[Extract to read]
★ ★ ★ ★ ★ ★ ★

Feeds:
Posts
Comments

Archive for October, 2020

This blog has been prepared for the SIG by Woody Caan, Liam Hughes and Lina Martino in response to World Mental Health Day on 10th October 2020, which emphasized the importance of advocacy for mental health in the era of Covid-19. The Faculty has had a good track record in recent years for supporting public mental health, and recognizing the interactions between mental and physical health in the spirit of “Equally Well”. It is encouraged to tackle Covid-19 through advocacy for integrated policies and better resources for mental health as an integral part of the proposed national investments to fight the pandemic.

Covid-19 has had a deep impact on individuals, families and communities, and on health professionals and their front-line colleagues in all parts of the U.K. As more has been learned about the disease, it has become more apparent that it has generated major mental health issues, and that these are likely to continue for many more months. Some examples are given below:

  • Inpatients have experienced major trauma, with associated mental health symptoms (such as cognitive disruption, anxiety and depression, and for some PTSD) which extend well beyond discharge.
  • Those living in the community with mild symptoms of Covid-19 may experience a “long tail” of reported physical and psychological symptoms including respiratory damage and renal failure, fatigue and muscle soreness, and cognitive impairment and “mind fog”. Often, they report that clinicians do not seem to take their reports seriously.
  • Bereavement is an issue for relatives, friends and the wider community, especially given the constraints of social isolation, and there is good evidence about what can be done to help, at pace and scale (and at low cost).
  • Suicide rates are likely to rise as social uncertainty intensifies, unemployment increases and social protection is scaled back.
  • There are reports of rising mental health pressures on children and adolescents as they return to school, concern that the diversion of health visitors and school nurses into hospital roles will leave schools and community teams under-resourced, and reports of the delayed return of SEND pupils with complex needs.

★ ★ ★ ★ ★ ★ ★

[Source data]
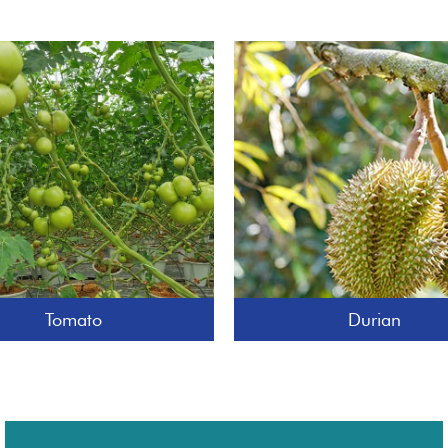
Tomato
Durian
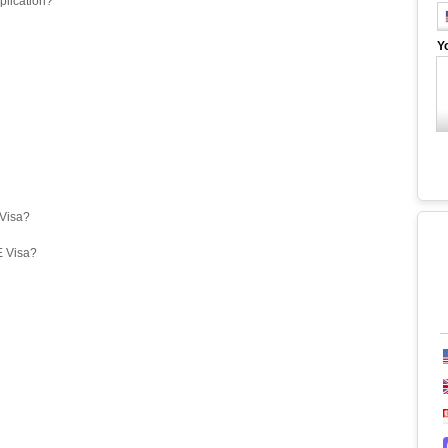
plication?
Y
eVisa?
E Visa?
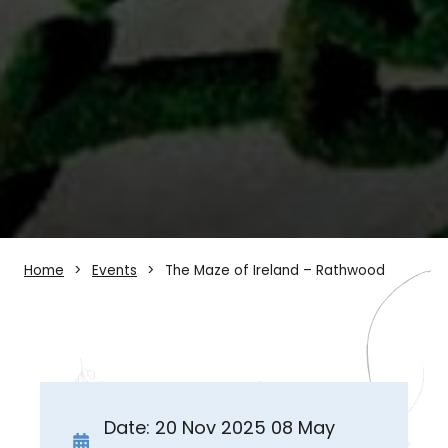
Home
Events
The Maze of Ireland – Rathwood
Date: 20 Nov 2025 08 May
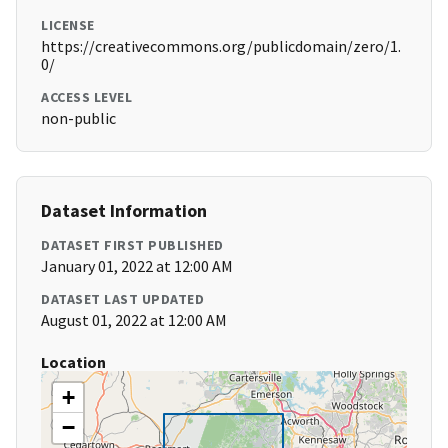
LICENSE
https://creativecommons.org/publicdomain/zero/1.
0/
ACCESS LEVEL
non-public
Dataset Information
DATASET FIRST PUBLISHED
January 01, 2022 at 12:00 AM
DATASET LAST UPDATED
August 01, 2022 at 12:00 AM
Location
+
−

★ ★ ★ ★ ★ ★ ★

[Action item A] Print the part of the Covid-19 mental health post that begins at the words "This blog has" and stops after the words "fight the pandemic.".
[Action item B] In the Covid-19 mental health post, on what date was World Mental Health Day held in 2020?
[Action item C] Go on with the Covid-19 mental health post, picking up after its final sentence.

[Task answer A]
This blog has been prepared for the SIG by Woody Caan, Liam Hughes and Lina Martino in response to World Mental Health Day on 10th October 2020, which emphasized the importance of advocacy for mental health in the era of Covid-19. The Faculty has had a good track record in recent years for supporting public mental health, and recognizing the interactions between mental and physical health in the spirit of “Equally Well”. It is encouraged to tackle Covid-19 through advocacy for integrated policies and better resources for mental health as an integral part of the proposed national investments to fight the pandemic.

[Task answer B] 10th October 2020.

[Task answer C]
    The pandemic has exacerbated long-standing health inequalities, including in mental health and wellbeing. A national survey by Mind revealed that existing inequalities in housing, employment, finances and other issues have had a greater impact on people from Black, Asian & Minority Ethnic (BAME) groups than on white people. The reduction in access to health and wider services due to control measures is also likely to have a disproportionate impact on BAME groups and people with severe mental illness.

    The concern of members of the Mental Health SIG is that the mental health dimensions of Covid-19 (and the associated resource requirements) may be missed by policymakers, planners and commissioners. Faculty members are encouraged to reflect on what they can do to reinforce the message that the fight against Covid-19 requires attention to mental as well as physical health.

    Resources on Covid-19 and mental health, including guidance on public and workforce wellbeing, can be found on the SIG’s web page: https://www.fph.org.uk/policy-campaigns/special-interest-groups/special-interest-groups-list/public-mental-health-special-interest-group/mental-health-and-covid-19/

Woody Caan, Liam Hughes and Lina Martino
FPH Mental Health SIG

Read Full Post »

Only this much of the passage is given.